Copy the section of the article on building a data platform with AWS Glue that opens with "As Hootsuite becomes" and closes with "our team has.", changing "teams" to "groups" everywhere it occurs.

§ **SELECTED PASSAGE**
====

Building a Modern Data Platform on AWS Glue at Hootsuite

As Hootsuite becomes an even stronger data driven organization, the demand for data across the company grows. Whether it’s the sales teams that want to know more about their enterprise customers, or the marketing teams that want to build better user journeys, or the product teams that want to build the best user experience, teams across Hootsuite are using data to make decisions.

With over 50 inbound and outbound data pipelines and a growing analytics team, we needed a robust, standardized platform to create new data pipelines quickly, while still supporting the legacy pipelines we’ve created over the past 7 years and the variety of use cases our team has.

As the team responsible for building and maintaining new data integrations, we want to build new integrations quickly and reliably. We wanted our data platform to be highly standardized, opinionated, and templated in order to reduce the time it takes to build a new integration and make them easier to maintain. In a standardized and opinionated platform, there is one way to do common tasks. We named the data platform DataHub.

We chose AWS Glue as the backbone of DataHub. It provides mechanisms to scale for the various workloads of our data pipelines and is easier to maintain than the custom docker images that we used previously. Additionally, taking advantage of Glue Tables allows our team better visibility into the data at all points of our data pipelines. The Glue jobs are orchestrated by Airflow. We have used Airflow for orchestration for many years and it has served us incredibly well as an orchestration engine.

Typical data pipeline using the DataHub framework

Developers can create a copy of our template data pipeline, which creates all of the infrastructure and code to run a simple data pipeline. This allows us to create a new data pipeline in just a few minutes.

Next, let’s look at each of the key pieces that make up DataHub.

Airflow is an industry standard orchestration engine and is popular for orchestrating data pipelines. One change that we made with DataHub is moving from configuring Airflow DAGs using Python files to configuring DAGs as yaml with dag-factory.

====

§ **RAW DATA**

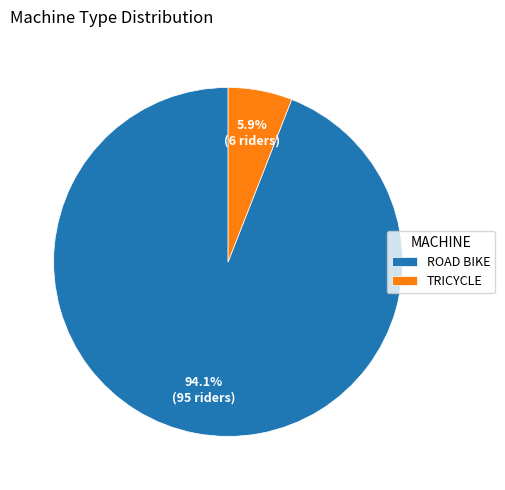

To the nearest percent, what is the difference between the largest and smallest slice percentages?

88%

====

§ **RESPONSE**
As Hootsuite becomes an even stronger data driven organization, the demand for data across the company grows. Whether it’s the sales groups that want to know more about their enterprise customers, or the marketing groups that want to build better user journeys, or the product groups that want to build the best user experience, groups across Hootsuite are using data to make decisions.

With over 50 inbound and outbound data pipelines and a growing analytics team, we needed a robust, standardized platform to create new data pipelines quickly, while still supporting the legacy pipelines we’ve created over the past 7 years and the variety of use cases our team has.